*Problem details*: Copy every line of the records below where the word "Courtyard" occurs.

Task data Start Marker

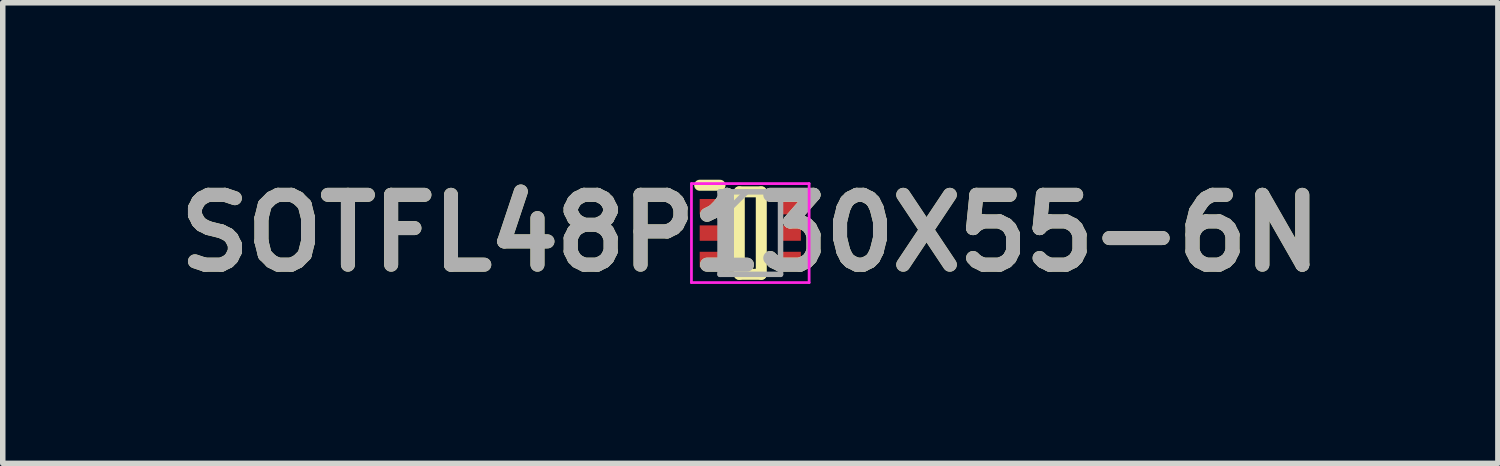
<source format=kicad_pcb>
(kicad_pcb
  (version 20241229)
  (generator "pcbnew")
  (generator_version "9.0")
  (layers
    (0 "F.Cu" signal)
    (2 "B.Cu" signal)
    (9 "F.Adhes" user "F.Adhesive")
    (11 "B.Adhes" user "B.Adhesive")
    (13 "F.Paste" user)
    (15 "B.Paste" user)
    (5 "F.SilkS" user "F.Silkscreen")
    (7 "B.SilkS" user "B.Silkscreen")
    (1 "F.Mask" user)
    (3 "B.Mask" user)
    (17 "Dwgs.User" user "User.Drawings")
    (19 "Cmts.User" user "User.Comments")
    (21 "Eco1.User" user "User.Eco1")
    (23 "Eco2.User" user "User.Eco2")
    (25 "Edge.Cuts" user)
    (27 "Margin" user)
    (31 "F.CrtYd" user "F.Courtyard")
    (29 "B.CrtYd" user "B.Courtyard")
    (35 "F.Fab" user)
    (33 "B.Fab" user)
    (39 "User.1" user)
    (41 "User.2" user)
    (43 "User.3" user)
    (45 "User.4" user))
  (footprint "SOTFL48P130X55-6N"
    (layer "F.Cu")
    (at 10.595 1.189)
    (property "Reference" "SOTFL48P130X55-6N" (at 0 0 0) (layer "F.SilkS") (effects (font (size 1.27 1.27) (thickness 0.254))))
    (attr smd)
    (fp_line (start -0.92 -0.87) (end -0.55 -0.87) (stroke (width 0.2) (type solid)) (layer "F.SilkS"))
    (fp_line (start -0.2 -0.75) (end 0.2 -0.75) (stroke (width 0.2) (type solid)) (layer "F.SilkS"))
    (fp_line (start -0.2 0.75) (end -0.2 -0.75) (stroke (width 0.2) (type solid)) (layer "F.SilkS"))
    (fp_line (start 0.2 -0.75) (end 0.2 0.75) (stroke (width 0.2) (type solid)) (layer "F.SilkS"))
    (fp_line (start 0.2 0.75) (end -0.2 0.75) (stroke (width 0.2) (type solid)) (layer "F.SilkS"))
    (fp_line (start -1.07 -0.9) (end 1.07 -0.9) (stroke (width 0.05) (type solid)) (layer "F.CrtYd"))
    (fp_line (start -1.07 0.9) (end -1.07 -0.9) (stroke (width 0.05) (type solid)) (layer "F.CrtYd"))
    (fp_line (start 1.07 -0.9) (end 1.07 0.9) (stroke (width 0.05) (type solid)) (layer "F.CrtYd"))
    (fp_line (start 1.07 0.9) (end -1.07 0.9) (stroke (width 0.05) (type solid)) (layer "F.CrtYd"))
    (fp_line (start -0.55 -0.75) (end 0.55 -0.75) (stroke (width 0.1) (type solid)) (layer "F.Fab"))
    (fp_line (start -0.55 -0.27) (end -0.07 -0.75) (stroke (width 0.1) (type solid)) (layer "F.Fab"))
    (fp_line (start -0.55 0.75) (end -0.55 -0.75) (stroke (width 0.1) (type solid)) (layer "F.Fab"))
    (fp_line (start 0.55 -0.75) (end 0.55 0.75) (stroke (width 0.1) (type solid)) (layer "F.Fab"))
    (fp_line (start 0.55 0.75) (end -0.55 0.75) (stroke (width 0.1) (type solid)) (layer "F.Fab"))
    (fp_text user "${REFERENCE}" (at 0 0 0) (layer "F.Fab") (effects (font (size 1.27 1.27) (thickness 0.254))))
    (pad "1" smd rect (at -0.735 -0.48 90) (size 0.28 0.37) (layers "F.Cu" "F.Mask" "F.Paste"))
    (pad "2" smd rect (at -0.735 0 90) (size 0.28 0.37) (layers "F.Cu" "F.Mask" "F.Paste"))
    (pad "3" smd rect (at -0.735 0.48 90) (size 0.28 0.37) (layers "F.Cu" "F.Mask" "F.Paste"))
    (pad "4" smd rect (at 0.735 0.48 90) (size 0.28 0.37) (layers "F.Cu" "F.Mask" "F.Paste"))
    (pad "5" smd rect (at 0.735 0 90) (size 0.28 0.37) (layers "F.Cu" "F.Mask" "F.Paste"))
    (pad "6" smd rect (at 0.735 -0.48 90) (size 0.28 0.37) (layers "F.Cu" "F.Mask" "F.Paste")))
  (gr_rect
    (start -3 -3)
    (end 24.191 5.377)
    (stroke (width 0.1) (type default))
    (fill no)
    (layer "Edge.Cuts")))
</source>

Task data End Marker

*Solution to this problem*:
    (31 "F.CrtYd" user "F.Courtyard")
    (29 "B.CrtYd" user "B.Courtyard")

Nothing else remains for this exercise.